The special representative of the United Nations (UN) Secretary General for West Africa and the Sahel, Mohammed Ibn Chambas, has called on political parties to dissociate themselves from ‘unregulated’ security groups ahead of the elections in November.
According to him, the groups could pose a threat to the country’s security and compromise the efforts of the various security agencies ahead of the polls.
He urged the parties to sever all ties with the ‘vigilante’ groups and defer to the appropriate security agencies when they have any issues.
“I wish to seize this opportunity to appeal to the political parties to show leadership and expunge from their structures, as well as dissociate completely from such groups in support of their formations,” a statement from Dr. Ibn Chambas said.
“We acknowledge that these groups are likely to stir a political climate of intolerance and violence that cannot be conducive and helpful in the preparations towards the impending elections.”
The political parties have been criticised for their failure to disband or condemn vigilante groups associated with them.
Two of these groups, Kandahar boys, Bolga Bulldogs and Azorka boys, have often been involved in violent clashes, with several calls made by the public for them to be disbanded.
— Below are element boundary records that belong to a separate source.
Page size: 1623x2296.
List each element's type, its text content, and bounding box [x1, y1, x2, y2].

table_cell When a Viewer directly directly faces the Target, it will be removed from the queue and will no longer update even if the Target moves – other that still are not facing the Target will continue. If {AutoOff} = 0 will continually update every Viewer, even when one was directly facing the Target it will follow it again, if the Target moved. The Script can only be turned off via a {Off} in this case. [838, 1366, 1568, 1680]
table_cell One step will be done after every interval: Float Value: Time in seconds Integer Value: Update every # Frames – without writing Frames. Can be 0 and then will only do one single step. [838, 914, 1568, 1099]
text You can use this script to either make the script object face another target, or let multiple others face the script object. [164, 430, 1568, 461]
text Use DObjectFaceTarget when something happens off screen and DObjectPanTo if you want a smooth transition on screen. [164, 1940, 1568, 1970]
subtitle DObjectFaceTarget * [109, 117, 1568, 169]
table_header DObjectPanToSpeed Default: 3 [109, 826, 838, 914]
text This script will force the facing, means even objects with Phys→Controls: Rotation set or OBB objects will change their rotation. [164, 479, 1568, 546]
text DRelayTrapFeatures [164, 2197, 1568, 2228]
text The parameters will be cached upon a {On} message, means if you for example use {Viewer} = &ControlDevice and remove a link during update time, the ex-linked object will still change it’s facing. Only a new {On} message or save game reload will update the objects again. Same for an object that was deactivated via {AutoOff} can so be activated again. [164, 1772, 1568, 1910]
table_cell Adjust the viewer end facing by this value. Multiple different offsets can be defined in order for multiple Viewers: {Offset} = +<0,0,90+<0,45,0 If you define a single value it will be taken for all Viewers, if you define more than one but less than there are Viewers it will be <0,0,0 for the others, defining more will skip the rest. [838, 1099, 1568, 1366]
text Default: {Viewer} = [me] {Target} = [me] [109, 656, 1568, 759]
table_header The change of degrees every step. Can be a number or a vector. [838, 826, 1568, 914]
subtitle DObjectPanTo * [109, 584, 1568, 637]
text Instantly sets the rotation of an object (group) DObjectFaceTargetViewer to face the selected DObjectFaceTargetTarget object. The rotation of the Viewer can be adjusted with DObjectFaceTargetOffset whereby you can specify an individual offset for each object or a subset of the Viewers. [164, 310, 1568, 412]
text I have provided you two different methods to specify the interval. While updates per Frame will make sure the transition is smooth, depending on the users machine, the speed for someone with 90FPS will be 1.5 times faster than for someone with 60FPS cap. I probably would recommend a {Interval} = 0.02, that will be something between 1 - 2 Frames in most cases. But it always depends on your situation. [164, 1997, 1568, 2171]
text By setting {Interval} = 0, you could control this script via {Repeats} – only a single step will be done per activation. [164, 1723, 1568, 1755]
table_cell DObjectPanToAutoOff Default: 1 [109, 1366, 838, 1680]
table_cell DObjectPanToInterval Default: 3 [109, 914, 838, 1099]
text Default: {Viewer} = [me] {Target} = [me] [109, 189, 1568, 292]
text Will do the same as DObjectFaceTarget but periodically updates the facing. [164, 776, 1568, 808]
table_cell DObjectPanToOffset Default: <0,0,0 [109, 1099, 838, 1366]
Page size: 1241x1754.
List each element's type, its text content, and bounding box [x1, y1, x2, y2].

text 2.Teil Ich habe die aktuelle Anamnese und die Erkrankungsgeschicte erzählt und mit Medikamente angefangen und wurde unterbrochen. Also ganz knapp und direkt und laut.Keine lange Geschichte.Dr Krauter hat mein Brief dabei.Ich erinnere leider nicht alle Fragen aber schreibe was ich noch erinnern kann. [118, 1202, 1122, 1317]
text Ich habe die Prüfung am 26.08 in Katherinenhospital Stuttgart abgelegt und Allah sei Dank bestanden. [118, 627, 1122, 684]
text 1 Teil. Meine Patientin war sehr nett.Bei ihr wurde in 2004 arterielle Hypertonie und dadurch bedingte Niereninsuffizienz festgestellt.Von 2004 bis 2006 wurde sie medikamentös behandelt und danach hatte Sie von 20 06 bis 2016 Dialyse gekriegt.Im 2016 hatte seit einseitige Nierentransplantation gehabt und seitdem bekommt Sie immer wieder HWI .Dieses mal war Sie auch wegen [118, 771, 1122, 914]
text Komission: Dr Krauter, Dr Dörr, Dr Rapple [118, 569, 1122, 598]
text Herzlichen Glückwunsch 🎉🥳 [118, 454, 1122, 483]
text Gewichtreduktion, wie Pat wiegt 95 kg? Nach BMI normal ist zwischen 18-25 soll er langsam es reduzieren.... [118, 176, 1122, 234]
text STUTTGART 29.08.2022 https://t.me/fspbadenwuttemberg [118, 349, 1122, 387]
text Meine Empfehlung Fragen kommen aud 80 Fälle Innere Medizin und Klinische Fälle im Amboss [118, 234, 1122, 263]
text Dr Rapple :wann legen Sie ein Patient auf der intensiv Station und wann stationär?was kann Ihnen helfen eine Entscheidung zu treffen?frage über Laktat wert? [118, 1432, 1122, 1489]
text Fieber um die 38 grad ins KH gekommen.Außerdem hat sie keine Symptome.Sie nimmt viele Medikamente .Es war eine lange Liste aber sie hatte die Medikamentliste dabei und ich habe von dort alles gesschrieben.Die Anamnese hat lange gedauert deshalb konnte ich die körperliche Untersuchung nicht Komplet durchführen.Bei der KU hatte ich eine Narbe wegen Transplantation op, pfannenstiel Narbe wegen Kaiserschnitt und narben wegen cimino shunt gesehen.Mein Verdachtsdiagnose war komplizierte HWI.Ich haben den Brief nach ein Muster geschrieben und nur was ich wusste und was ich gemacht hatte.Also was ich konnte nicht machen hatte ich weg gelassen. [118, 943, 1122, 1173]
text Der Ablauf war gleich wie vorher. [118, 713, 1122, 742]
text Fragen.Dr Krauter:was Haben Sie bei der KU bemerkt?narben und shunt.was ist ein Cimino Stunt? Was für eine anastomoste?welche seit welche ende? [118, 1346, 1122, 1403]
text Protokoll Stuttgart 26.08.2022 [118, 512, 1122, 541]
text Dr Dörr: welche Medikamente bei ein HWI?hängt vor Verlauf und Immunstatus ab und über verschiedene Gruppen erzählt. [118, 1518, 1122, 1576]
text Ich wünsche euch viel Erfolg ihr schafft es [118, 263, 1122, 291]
The political parties had agreed to eschew violence and dissociate themselves from “vigilante groups” and their activities in a two-page communiqué issued at the end of a two-day forum on armed violence in elections in Ada, organised by the Small Arms Commission and the Ghana Police.
“We shall not employ the services of militant pressure groups at any time before, during and after the 2016 general elections. Political Parties commit to exposing any undesirable elements within our ranks and hand them over to the authorities,” the communiqué said.
Dr. Ibn Chambas asked the various parties and Ghanaians to take advantage of the systems available to them to ensure peace in the country as the elections draw closer.
“Political parties have a responsibility to safeguard the stability and unity of the country and therefore should campaign in a peaceful manner.
“I urge all national stakeholders, and especially the political parties and their supporters, to make use of the valuable existing mechanisms for dialogue and dispute resolution to bridge their differences and minimize the potential for violence.”